I tried your suggestion and it works !
I'm going to try awstat or jawstat now
Thanks for your private message 
I tried to follow these rules. I open your file now each I want posting
Have a nice day !
Christophe


----------



## gkontos (Sep 16, 2011)

@cleroy6,

Just a friendly advice. Posting this type of information on a public forum is like asking for hackers to play with you. If I were you I would delete this thread.

George


----------



## cleroy61 (Sep 16, 2011)

Thanks for your advice, I'm going to try to delete this thread but I don't know how ? I'm going looking for !


----------



## anomie (Sep 16, 2011)

IMO, this thread has value for future guests / members. Do you need for phpMyAdmin to be accessible from anywhere in the world? 
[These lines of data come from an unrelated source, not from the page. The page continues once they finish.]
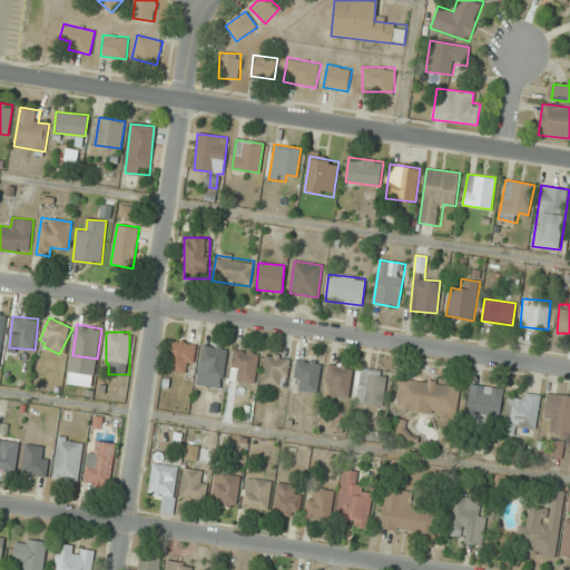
[(197,344),(173,341),(168,371),(193,374),(197,344)]
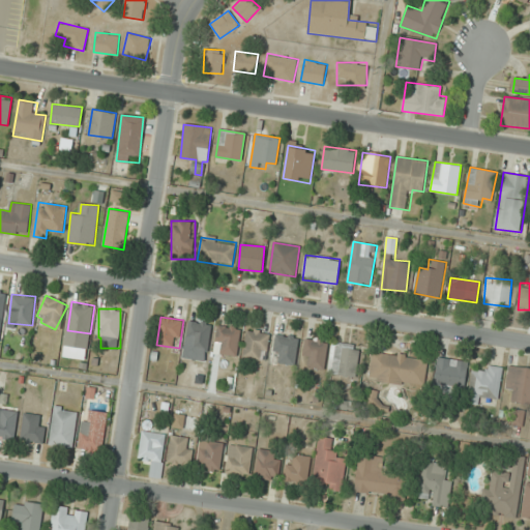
[(210,323),(187,321),(184,359),(207,361),(210,323)]
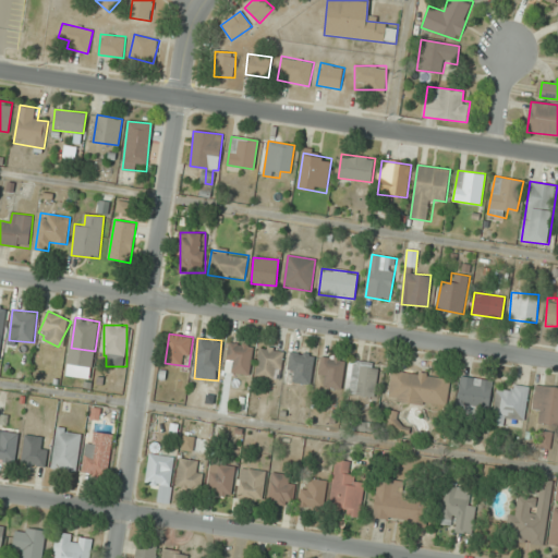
[(226,371),(249,375),(254,344),(231,341),(226,371)]
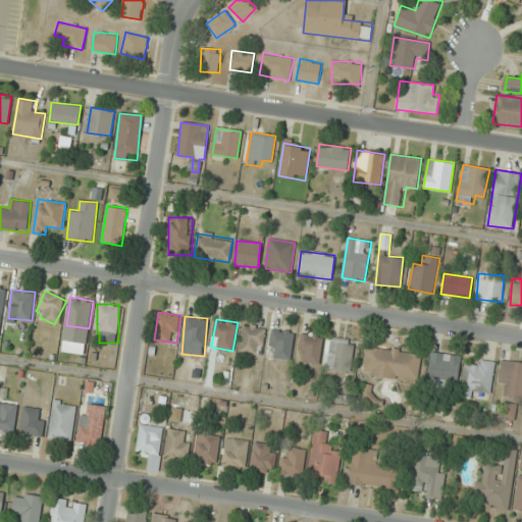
[(265,327),(243,324),(240,353),(262,355),(265,327)]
 _If so_, put it behind HTTP digest authentication. (i.e. An outer authentication layer before they ever reach the phpMyAdmin login screen.) 
 _If not_, restrict access to it at the IP level, either using packet filtering or Apache web server access control.


----------



## gkontos (Sep 16, 2011)

@anomie,

sure it does but there are very good reasons not to reveal the url in a public forum.

@cleroy61,

you don't have to delete it. Just edit the first post and remove the http address.

Best to all


----------



## DutchDaemon (Sep 16, 2011)

I anonymized site references. That should take care of this.


----------